Low-power laser stimulation of tissue engineered cartilage tissue formed on a porous calcium polyphosphate scaffold.

BACKGROUND AND OBJECTIVE: Forming cartilage tissue in vitro that resembles native tissue is one of the challenges of cartilage tissue engineering. The aim of this study was to determine whether low-power laser stimulation would improve the formation of cartilage tissue in vitro. STUDY DESIGN/MATERIALS AND METHODS: Bovine articular chondrocytes were seeded on the top surface of porous calcium polyphosphate substrates. After 2 days, laser stimulation was applied daily at a wavelength of 650 nm using a laser diode with energy densities of either 1.75 or 3 J/cm(2) for 4 weeks. Proteoglycan and collagen synthesis and matrix content were determined. Cartilage tissue morphology was evaluated histologically.
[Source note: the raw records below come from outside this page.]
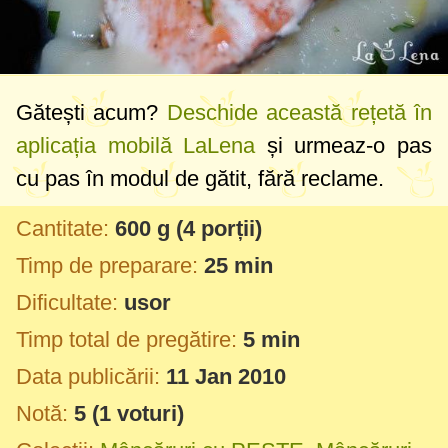
Gătești acum?
Deschide această rețetă în
aplicația mobilă LaLena
și urmeaz-o pas
cu pas în modul de gătit, fără reclame.
Cantitate:
600 g
(4 porții)
Timp de preparare:
25 min
Dificultate:
usor
Timp total de pregătire:
5 min
Data publicării:
11 Jan 2010
Notă:
5
(
1
voturi)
RESULTS: Histologically, there was no difference in the appearance or cellularity of the tissues that formed in the presence or absence of laser stimulation at either dosage. There were no differences in DNA content between treated and untreated constructs and live-dead assay confirmed that this treatment was not toxic to the cells. Laser stimulation at 3 J/cm(2) enhanced matrix synthesis resulting in significantly more tissue formation than laser stimulation at 1.75 J/cm(2) or untreated cultures. CONCLUSION: Short exposures to low-power laser stimulation using a laser diode with 3 J/cm(2) dose improves cartilage tissue formation.